Questioned on the current status of the crew of the vessel and if the team sought an audience with the crew members, Persaud posited that questioning the men would fall under the portfolio of the police and that his team’s duties were limited to gold and gold trading.
Stabroek News understands that the crew of the vessel has still not departed Curacao. When questioned why, Curacao police spokesman Ronald Huggins had told this newspaper that the crewmembers were not being held by the police and he did not know why they have not yet left the island. The police there would not release the names of the crewmembers, since they stated that the investigation was a sensitive one. However, a crew member, who gave his name as Raymond Emmanuel, was reported by the Associated Press as saying that the crew left Guyana on November 26, bound for Curacao.

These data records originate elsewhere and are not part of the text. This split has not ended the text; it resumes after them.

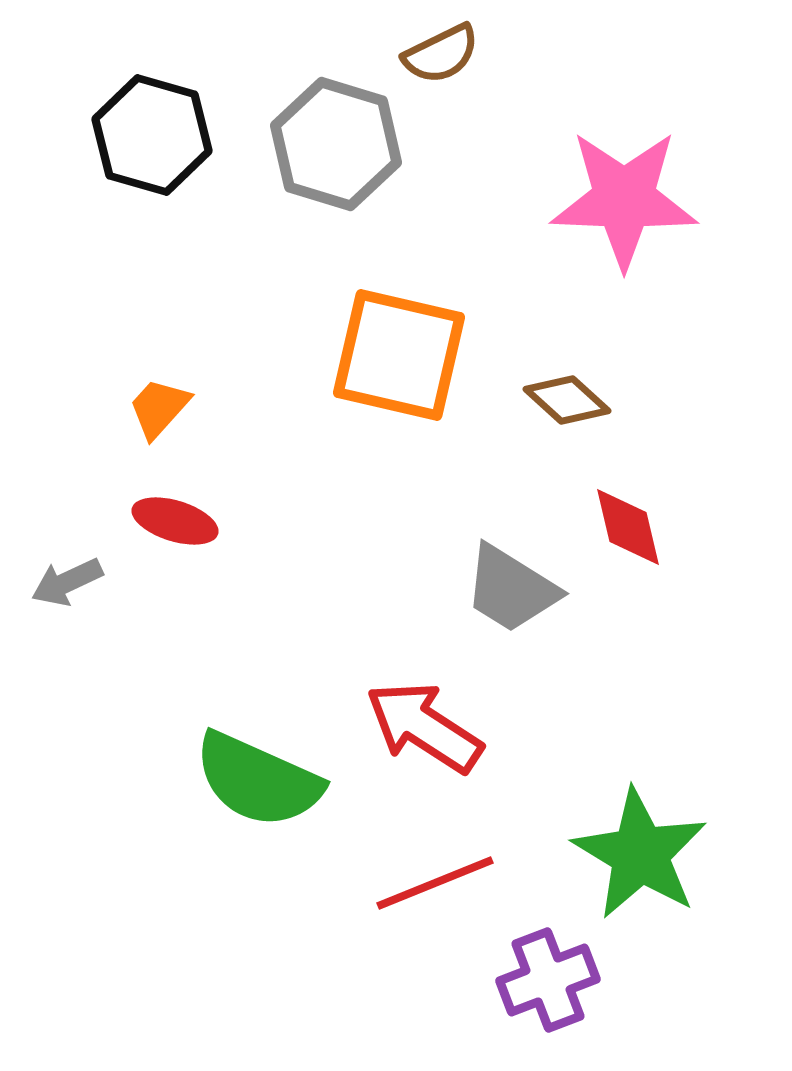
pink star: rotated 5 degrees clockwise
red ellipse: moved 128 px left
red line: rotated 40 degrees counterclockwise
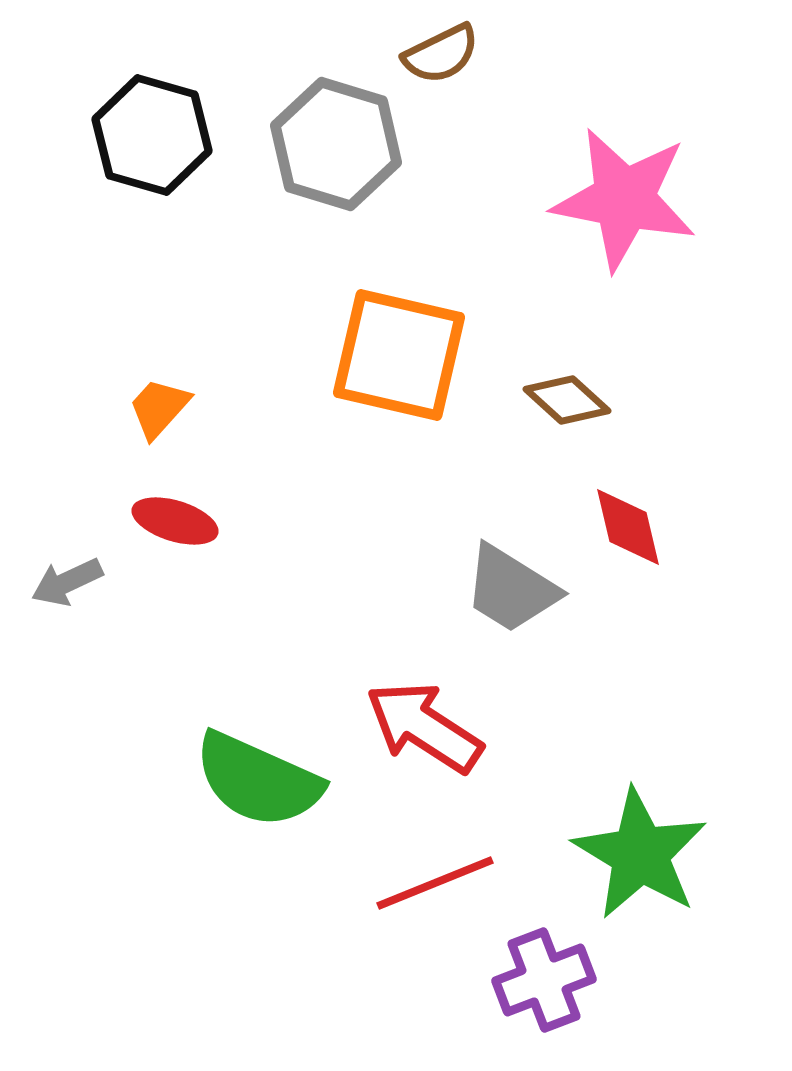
pink star: rotated 9 degrees clockwise
purple cross: moved 4 px left
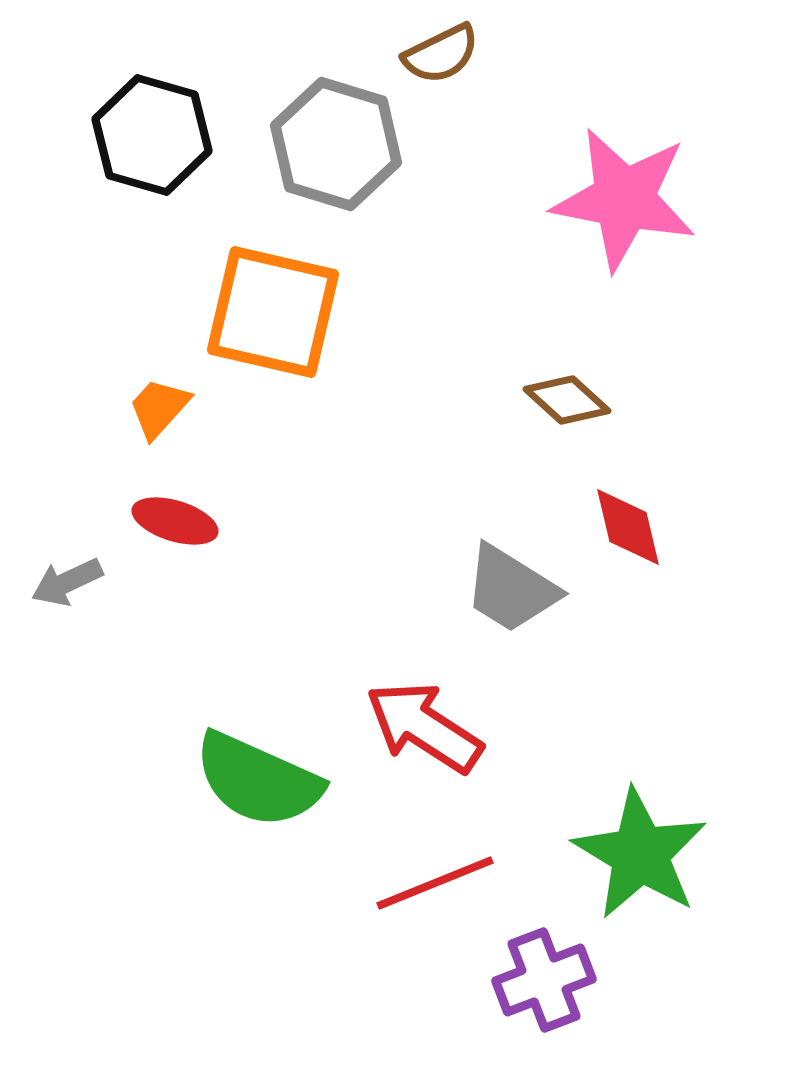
orange square: moved 126 px left, 43 px up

Observers note that the crew would be able to give chapter and verse on the provenance of the gold and it is they that the Guyana Government should formally be seeking access to for conclusive information.
“The police will have to tell you, the immigration authorities will have to tell you whether the crew is back in Guyana … Our team is not a police team our team, there was more of a fact finding and to interact and see what is there that concerns the issues of gold trade,” he said.
“This (questioning the crew) is a matter of law enforcement and the ministry is not a law enforcement agency. We are more interested from the trading standpoint and the other aspect, the law enforcement agencies I am sure, they have their collaboration and interaction, they will have to address that,” he added.
Persaud added that his ministry awaits the delivery of the documents in “goodwill and trust” of the Curacao government.